- What is already known about this topic and why is it important?
Acute kidney injury (AKI) is common in patients in the intensive care unit and is associated with an increased risk of short-term and long-term mortality and chronic kidney disease. There are few international studies exploring the long-term renal outcomes in patients who received extracorporeal membrane oxygenation (ECMO) or renal replacement therapy (RRT) in ICU. Guy’s & St Thomas' Hospital (GSTT) NHS Foundation Trust is one of 5 commissioned national ECMO centres in the UK and provides a severe respiratory failure service to more than 1/5 of the population. Knowing the impact of AKI on long-term renal outcomes will inform the long-term management of this group of high-risk group patients treated at GSTT and help us improve our service.

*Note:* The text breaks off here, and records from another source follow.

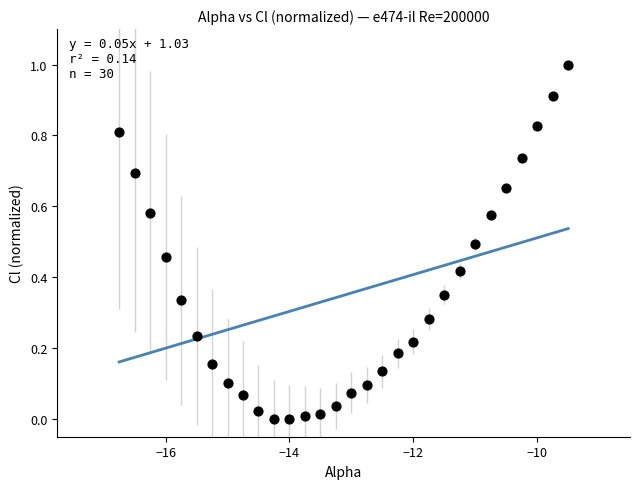

What is the range of X values (max minus min)?

7.2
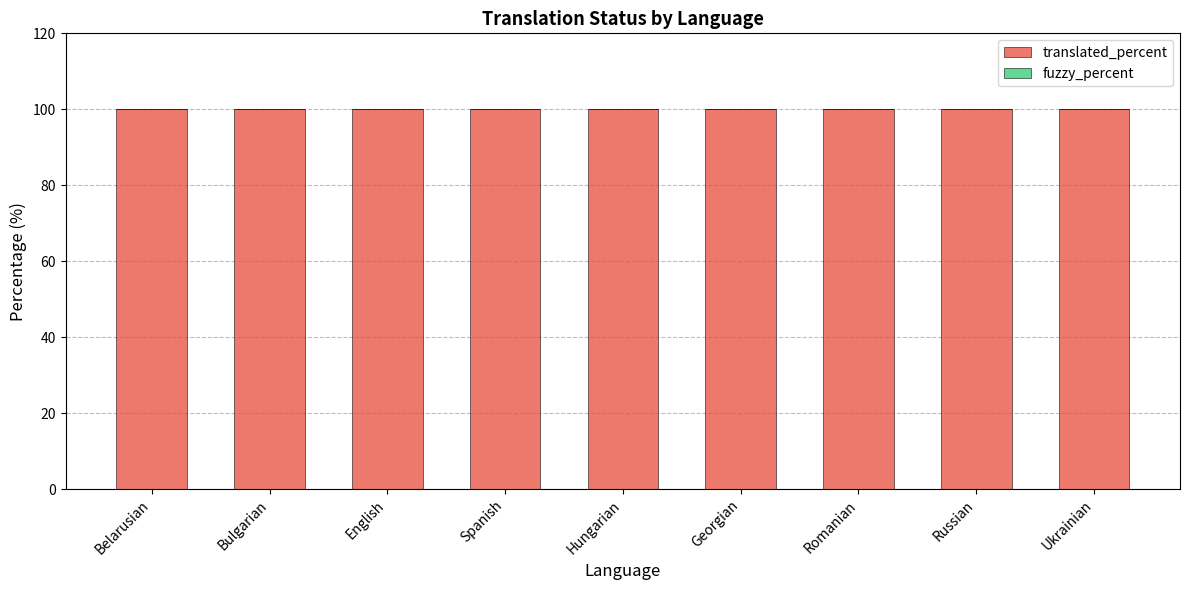

What are all the series names shown in the legend?

translated_percent, fuzzy_percent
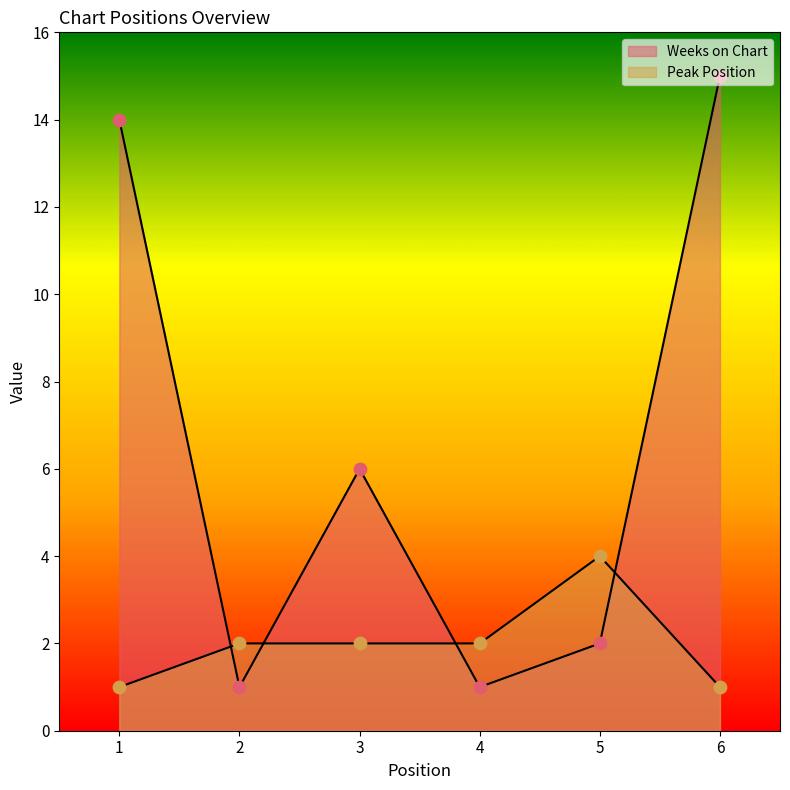

What are all the series names shown in the legend?

Weeks on Chart, Peak Position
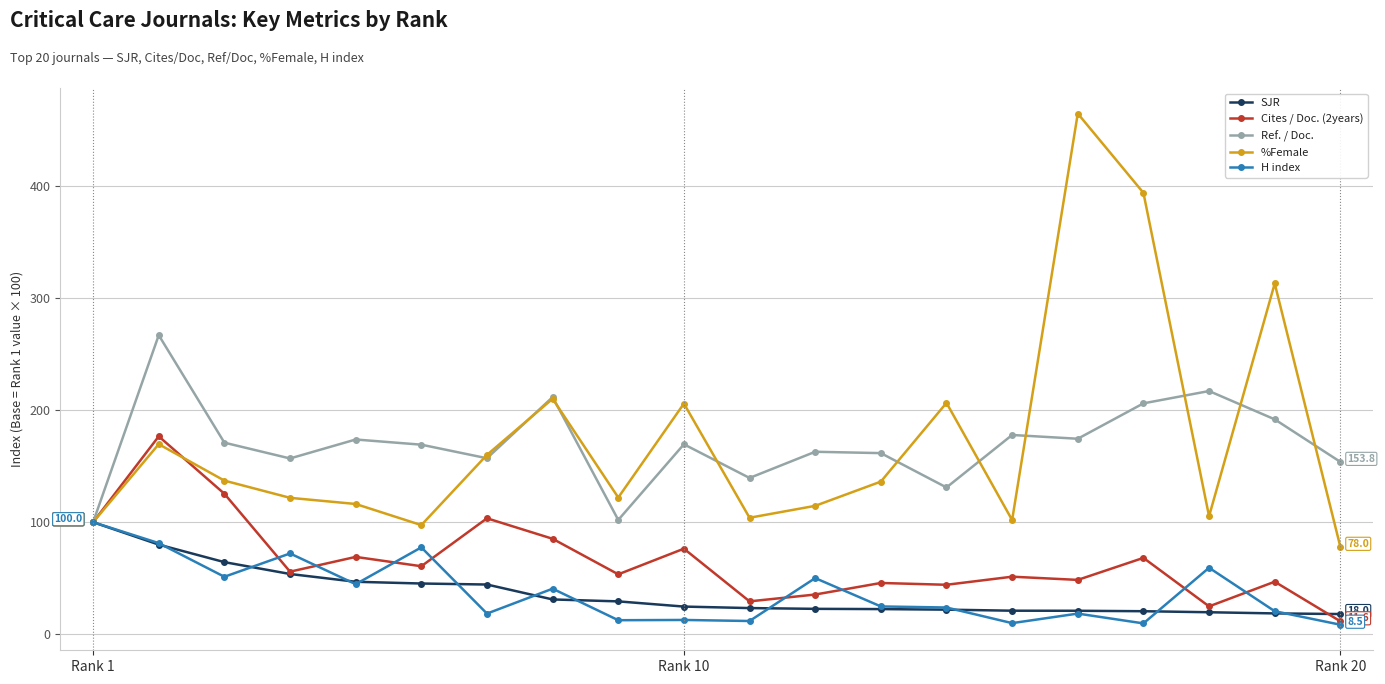

Which series has the widest spread of values?

%Female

- How will you carry out your study?
This is a part of an approved service evaluation project. Pseudoanonymised data collection will be collected from electronic medical records by the team of doctors who are working in the ICU.
- How will you decide which patients are included in your study?
Only patients who were older than 18 years old and received ECMO or RRT in the ICU at GSTT during 2010-2017 and survived will be included.
- How many patients do you anticipate including?
We aim to include around 400 patients, i.e. the number of patients who received ECMO or RRT at our institution and are assumed to be alive at 1 year.
- For how long will you follow up these patients?
Patients will be followed up for a minimum of 1 year (until December 2018).
- What value will UKRR data add to the project?
The UKRR will give us the most reliable data on the incidence of end-stage renal failure in this high-risk cohort at GSTT, which will enable us to develop GSTT specific recommendations for follow-up and longer-term management of this high-risk patient group. The aim is to improve our service.
- What new information will your study generate and how will this benefit patients?
The data will serve to develop appropriate guidelines and follow-up strategies for patients at GSTT who receive treatment with ECMO or RRT and leave hospital alive. The overarching aim is to improve the long-term outcome of this high risk patient group. The results will only apply to patients treated at GSTT and will not be generalisable.